On a abondamment répété, depuis quarante ans, qu'il n'y a pas de nature humaine ou d'essence de l'homme. Cette constatation négative est tout à fait insuffisante. La nature, ou l'essence de l'homme, est précisément cette "capacité", cette "possibilité" au sens actif, positif, non prédéterminé, de faire être des formes autres d'existence sociale et individuelle, comme on le voit abondamment en considérant l'altérité des institutions de la société, des langues ou des œuvres. Cela veut dire qu'il y a bel et bien une nature ou une essence de l'homme, définie par cette spécificité centrale -la création, à la manière et selon le mode selon lesquels l'homme crée et s'autocrée. Et cette création -constatation en apparence banale, mais décisive et dont on ne finit pas de dérouler les conséquences- n'est pas terminée, en aucun sens du terme." (p.128-130)

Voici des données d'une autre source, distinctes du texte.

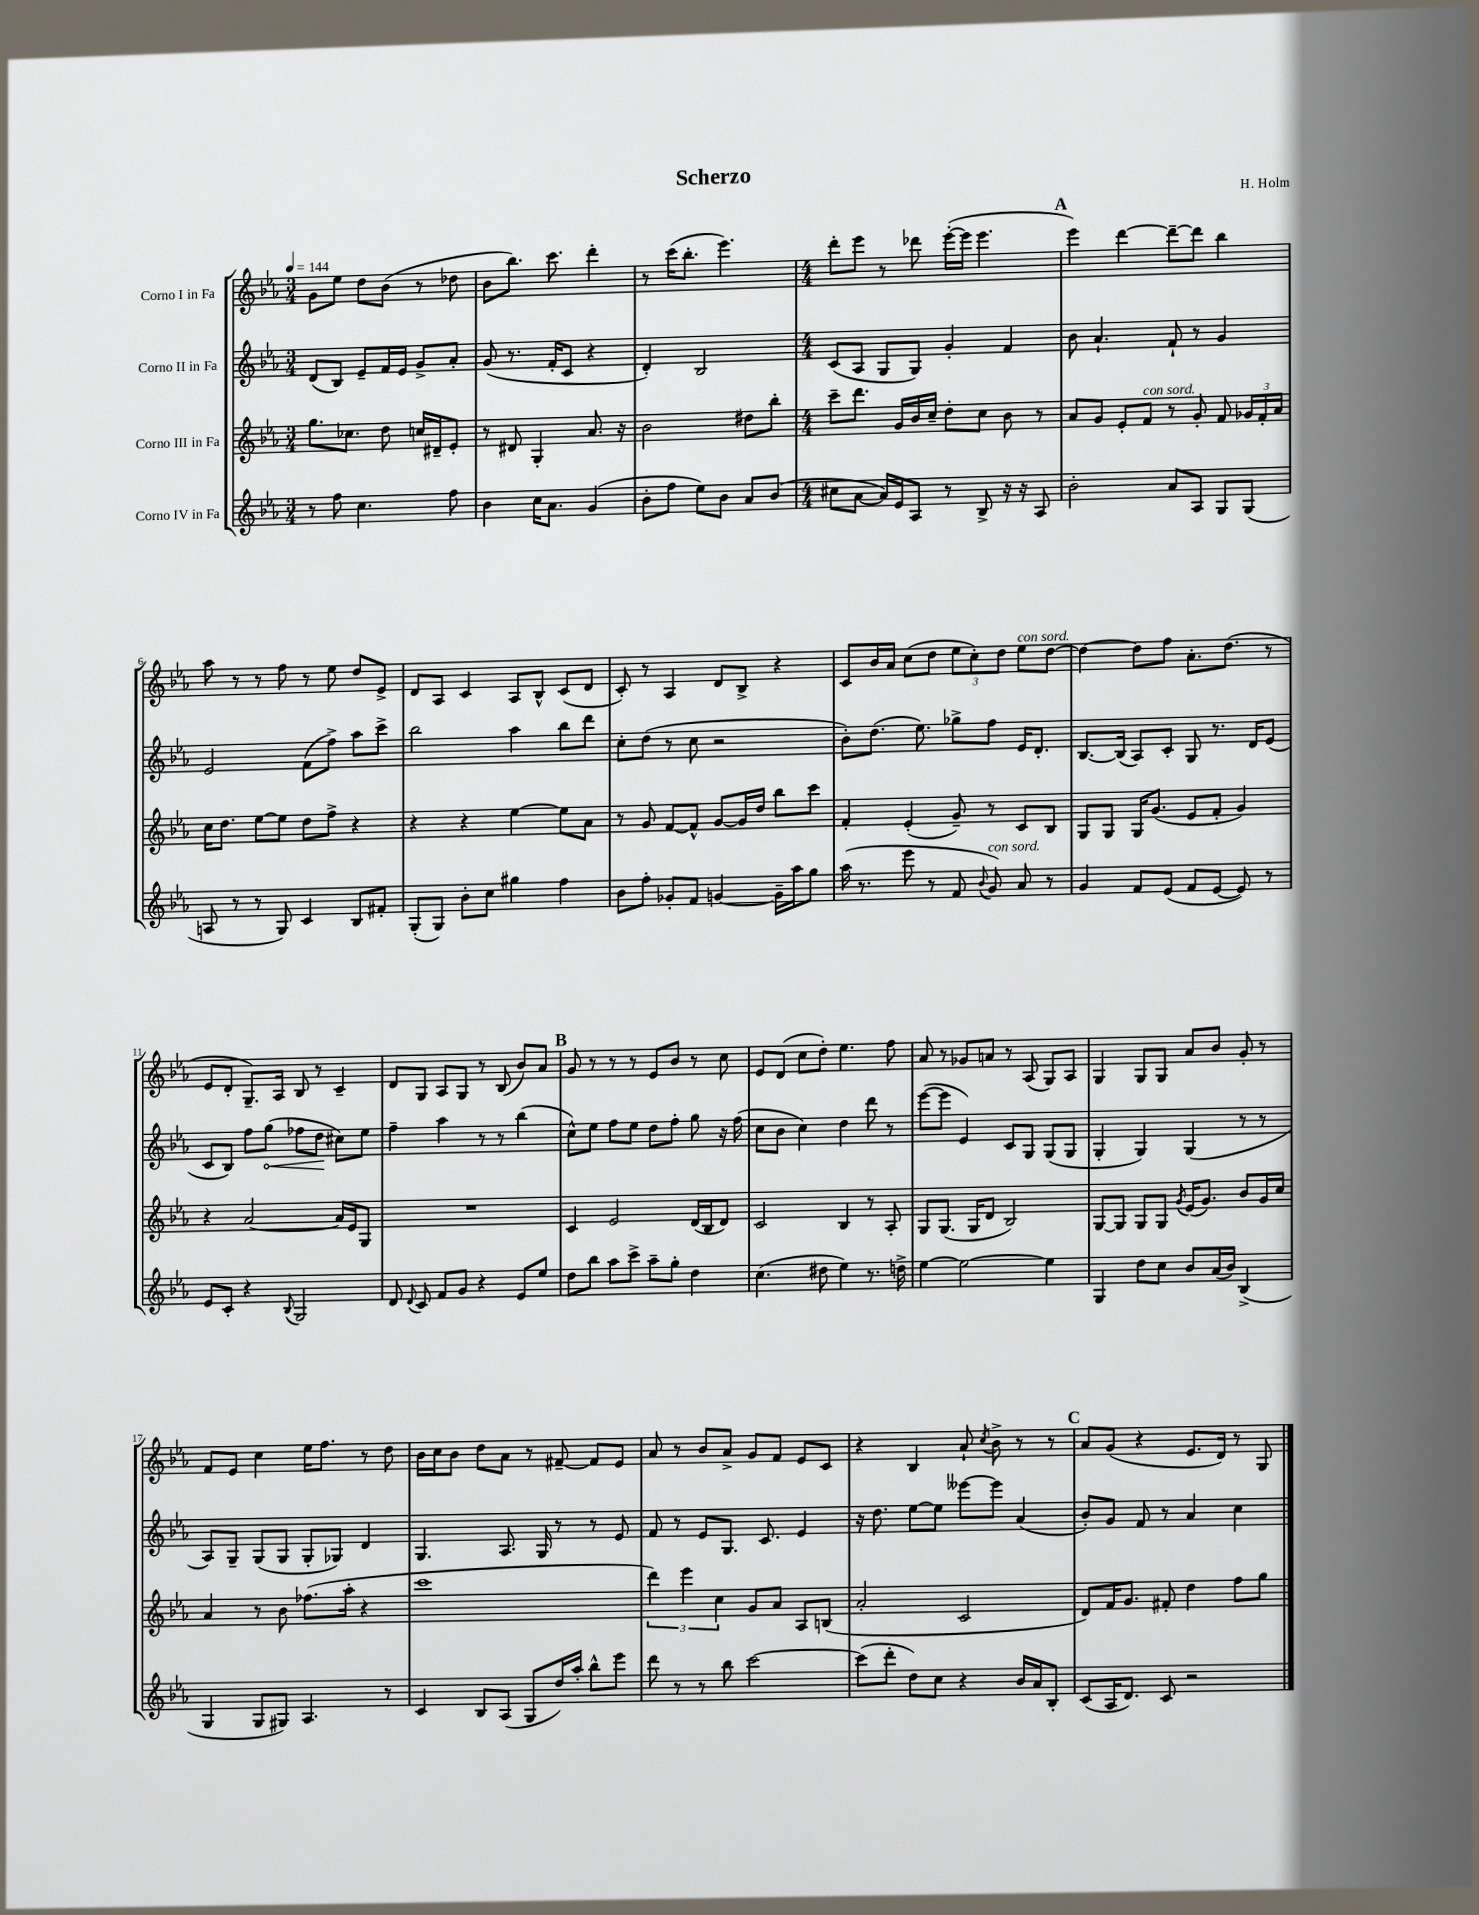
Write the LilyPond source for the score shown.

\header { title = "Scherzo" composer = "H. Holm" }
<<
\new StaffGroup <<
\new Staff = "s0" \with { instrumentName = "Corno I in Fa" } {
    \clef treble \key ees \major \numericTimeSignature \time 3/4 \tempo 4 = 144
    \autoBeamOff g'8[ ees''8] d''8[ bes'8]( r8 des''8 |
    bes'8[ bes''8.]) c'''8. d'''4-. |
    r8 c'''16[( bes''8.]-. ees'''4.) |
    \numericTimeSignature \time 4/4 d'''8[-. ees'''8] r8 des'''8 ees'''16[~-.( ees'''16] ees'''4. |
    \mark \markup { \bold "A" } ees'''4) d'''4~ d'''8[~-- d'''8] bes''4 |
    aes''8 r8 r8 f''8 r8 ees''8 d''8[ ees'8]-> |
    d'8[ aes8] c'4 aes8[ bes8]-^ c'8[( d'8] |
    c'8-.) r8 aes4 d'8[ bes8]-> r4 |
    c'8[ bes'16 aes'16] c''8[( d''8] \tuplet 3/2 { ees''8[ c''8-.) d''8] } ees''8[^\markup { \italic "con sord." } d''8]~ |
    d''4~ d''8[ f''8] aes'8.[-. d''8.]( r8 |
    ees'8[ d'8]-. g8.[--) aes16] bes8 r8 c'4-- |
    d'8[ g8] aes8[ g8] r8 bes8( bes'8[) aes'8] |
    \mark \markup { \bold "B" } g'8 r8 r8 r8 ees'8[ bes'8] r8 c''8 |
    ees'8[ d'8]( c''8[ d''8]-.) ees''4. f''8 |
    aes'8 r8 ges'8[ a'8] r8 aes8( g8[) aes8] |
    g4 g8[ g8] aes'8[ bes'8] g'8-. r8 |
    f'8[ ees'8] c''4 ees''16[ f''8.] r8 d''8 |
    bes'16[ c''16 bes'8] d''8[ aes'8] r8 fis'8~-- fis'8[ ees'8] |
    aes'8 r8 bes'8[ aes'8]-> g'8[ f'8] ees'8[ c'8] |
    r4 bes4 aes'8-! \acciaccatura { c''8 } bes'8-> r8 r8 |
    \mark \markup { \bold "C" } aes'8[ g'8]( r4 ees'8.[ d'16]) r8 g8 \bar "|." |
}
\new Staff = "s1" \with { instrumentName = "Corno II in Fa" } {
    \clef treble \key ees \major \numericTimeSignature \time 3/4
    \autoBeamOff d'8[( bes8]) ees'8[-- f'16 ees'16] g'8[-> aes'8]-. |
    g'8( r8. f'16[-. c'8] r4 |
    d'4-.) bes2 |
    \numericTimeSignature \time 4/4 c'8[( aes8] g8[ g8]) g'4-. f'4 |
    \mark \markup { \bold "A" } bes'8 aes'4.-! f'8-! r8 g'4 |
    ees'2 f'8[( f''8]->) aes''8[ c'''8]-> |
    bes''2 aes''4 bes''8[ d'''8] |
    c''8[-. d''8]( r8 c''8 r2 |
    bes'8[-.) d''8.]( ees''8.) ges''8[-> f''8] ees'16[ d'8.]-. |
    bes8.[~ bes16]( aes8[) c'8]-. g8 r8. d'16[ ees'8]( |
    c'8[ bes8]) f''8[ \once \override Hairpin.circled-tip = ##t g''8]\<( fes''8[ d''8]\! cis''8[) ees''8] |
    f''4-- aes''4 r8 r8 bes''4( |
    \mark \markup { \bold "B" } c''8[-^) ees''8] f''8[ ees''8] d''8[ f''8]-. g''8 r16 f''16( |
    c''8[ bes'8] c''4) d''4 d'''8 r8 |
    ees'''8[~( ees'''8] ees'4) c'8[ g8] g8[( g8] |
    g4-. g4) g4( r8 r8 |
    aes8[) g8]-- g8[( g8] g8[-. ges8]) d'4 |
    g4. aes8. g16 r8 r8 ees'8 |
    f'8 r8 ees'8[ g8.] c'8. ees'4 |
    r16 d''8. ees''8[~ ees''8] eeses'''8[~ eeses'''8] aes'4( |
    \mark \markup { \bold "C" } bes'8[-.) g'8] f'8 r8 aes'4 c''4 \bar "|." |
}
\new Staff = "s2" \with { instrumentName = "Corno III in Fa" } {
    \clef treble \key ees \major \numericTimeSignature \time 3/4
    \autoBeamOff g''8.[ ces''8.] d''8 c''16[ dis'16-- ees'8]-. |
    r8 dis'8 g4-. aes'8. r16 |
    bes'2 dis''8[ bes''8]-. |
    \numericTimeSignature \time 4/4 c'''8[-- d'''8.] g'16[ bes'16 c''16]-- d''8[-. c''8] bes'8 r8 |
    \mark \markup { \bold "A" } aes'8[ g'8] ees'8[-. f'8]^\markup { \italic "con sord." } r8 g'8-. f'8 \tuplet 3/2 { ges'16[ f'16-. aes'16] } |
    c''16[ d''8.] ees''8[~ ees''8] d''8[ f''8]-> r4 |
    r4 r4 ees''4~ ees''8[ aes'8] |
    r8 g'8 f'8[~ f'8]-^ g'8[~ g'16 d''16] bes''8[ c'''8] |
    f'4-. ees'4-.( g'8--) r8 c'8[ bes8] |
    g8[ g8] g16[ g'8.]( ees'8[ f'8]-. g'4) |
    r4 aes'2~ aes'16[ ees'16 g8] |
    R1 |
    \mark \markup { \bold "B" } c'4 ees'2 d'16[( bes16 d'8]) |
    c'2 bes4 r8 aes8-. |
    g8[ g8.]( g16[ d'8] bes2) |
    g8[~ g8] g8[ g8] \acciaccatura { g'8 } ees'16[( g'8.]) bes'8[ g'16 c''16] |
    aes'4 r8 bes'8 fes''8.[( aes''16]-. r4 |
    c'''1 |
    \tuplet 3/2 { d'''4) ees'''4 c''4 } g'8[ aes'8] aes8[ b8]( |
    aes'2-. c'2 |
    \mark \markup { \bold "C" } d'8[) f'16 g'8.] fis'8-. d''4 f''8[ g''8] \bar "|." |
}
\new Staff = "s3" \with { instrumentName = "Corno IV in Fa" } {
    \clef treble \key ees \major \numericTimeSignature \time 3/4
    \autoBeamOff r8 f''8 c''4. f''8 |
    bes'4 c''16[ aes'8.] g'4( |
    bes'8[-. f''8] ees''8[) bes'8] aes'8[ bes'8]( |
    \numericTimeSignature \time 4/4 cis''8[ aes'8]~ aes'16[) ees'16 aes8] r8 bes8-> r16 r16 aes8 |
    \mark \markup { \bold "A" } bes'2-. aes'8[ aes8] g8[ g8]( |
    a8 r8 r8 g8) c'4 bes8[ fis'8]-. |
    g8[-.( g8]) bes'8[-. c''8] gis''4 f''4 |
    bes'8[ f''8]-. ges'8[-. f'8] g'4~ g'16[-- aes''16 g''8] |
    aes''16( r8. ees'''8 r8 f'8 \appoggiatura { bes'8 } g'8^\markup { \italic "con sord." }) aes'8 r8 |
    g'4 f'8[ ees'8]( f'8[ ees'8]~ ees'8) r8 |
    ees'8[ c'8]-. r4 \appoggiatura { bes8 } g2 |
    d'8 \appoggiatura { d'8 } c'8 f'8[ g'8] r4 ees'8[ ees''8] |
    \mark \markup { \bold "B" } d''8[ bes''8] aes''8[ c'''8]-> aes''8[-- g''8]-. d''4 |
    c''4.( dis''8 ees''4) r8. d''16-> |
    ees''4~ ees''2~ ees''4 |
    g4 d''8[ c''8] bes'8[ aes'16( bes'16]) bes4->( |
    g4 g8[ gis8]) aes4. r8 |
    c'4 bes8[ aes8]( g8[ d''16) aes''16]-. bes''8[-^ ees'''8] |
    d'''8 r8 r8 bes''8 c'''2~ |
    c'''8[( d'''8]-. d''8[) c''8] r4 bes'16[ aes'16 bes8]-. |
    \mark \markup { \bold "C" } c'8[( aes16 d'8.]) c'8 r2 \bar "|." |
}
>>
>>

"Kant se demande: comment pouvons-nous avoir, de jure, des connaissances nécessaires et vraies, et aboutit à la construction ou supposition d'un sujet transcendantal (on pourrait tout aussi bien l'appeler sujet idéal), lequel possède en effet, par construction, certaines connaissances a priori -vraies, non triviales et nécessaires. Mais qu'est-ce que cela nous apporte à nous, le fait qu'un sujet ou une conscience transcendantaux pourraient avoir ce savoir assuré dont parle Kant ? Je ne suis pas un sujet transcendantal, je suis un être humain effectif. Me dire que le sujet transcendantal est construit ainsi, et de ce fait peut parvenir à des jugements synthétiques a priori, ne m'intéresse pas. Cela ne m'intéresserait que dans la mesure où je suis aussi un sujet transcendantal. Et c'est là l'oscillation perpétuelle de Kant: d'un côté il parle de ce qu'est le sujet dans l'optique transcendantale, et de l'autre côté il se réfère à "notre expérience", "notre esprit" (Gemüt), "nous autres hommes" (wir Menschen). S'agit-il donc de "notre esprit" -ou de l' "esprit" dans une perspective transcendantale ? Cette oscillation est tranchée, mais de manière tragique, dans la philosophie de Kant, pour laquelle, finalement, je ne puis jamais être vraiment moral, puisque je suis nécessairement toujours mû par des déterminations "empiriques", à savoir effectives. C'est sur ce pal que la philosophie est restée empalée depuis Platon, précisément parce qu'elle n'arrivait pas à affronter cette question, la seule véritable à cet égard: comment la validité peut-elle devenir effectivité, et l'effectivité validité ?" (p.141)
-Cornelius Castoriadis, Anthropologie, philosophie, politique, Conférence à l'université de Lausanne, le 11 mai 1989 ; publiée dans la série Actes des colloques du groupe d'études pratiques sociales et théories, université de Lausanne, 1990, repris dans La montée de l'insignifiance, 1996.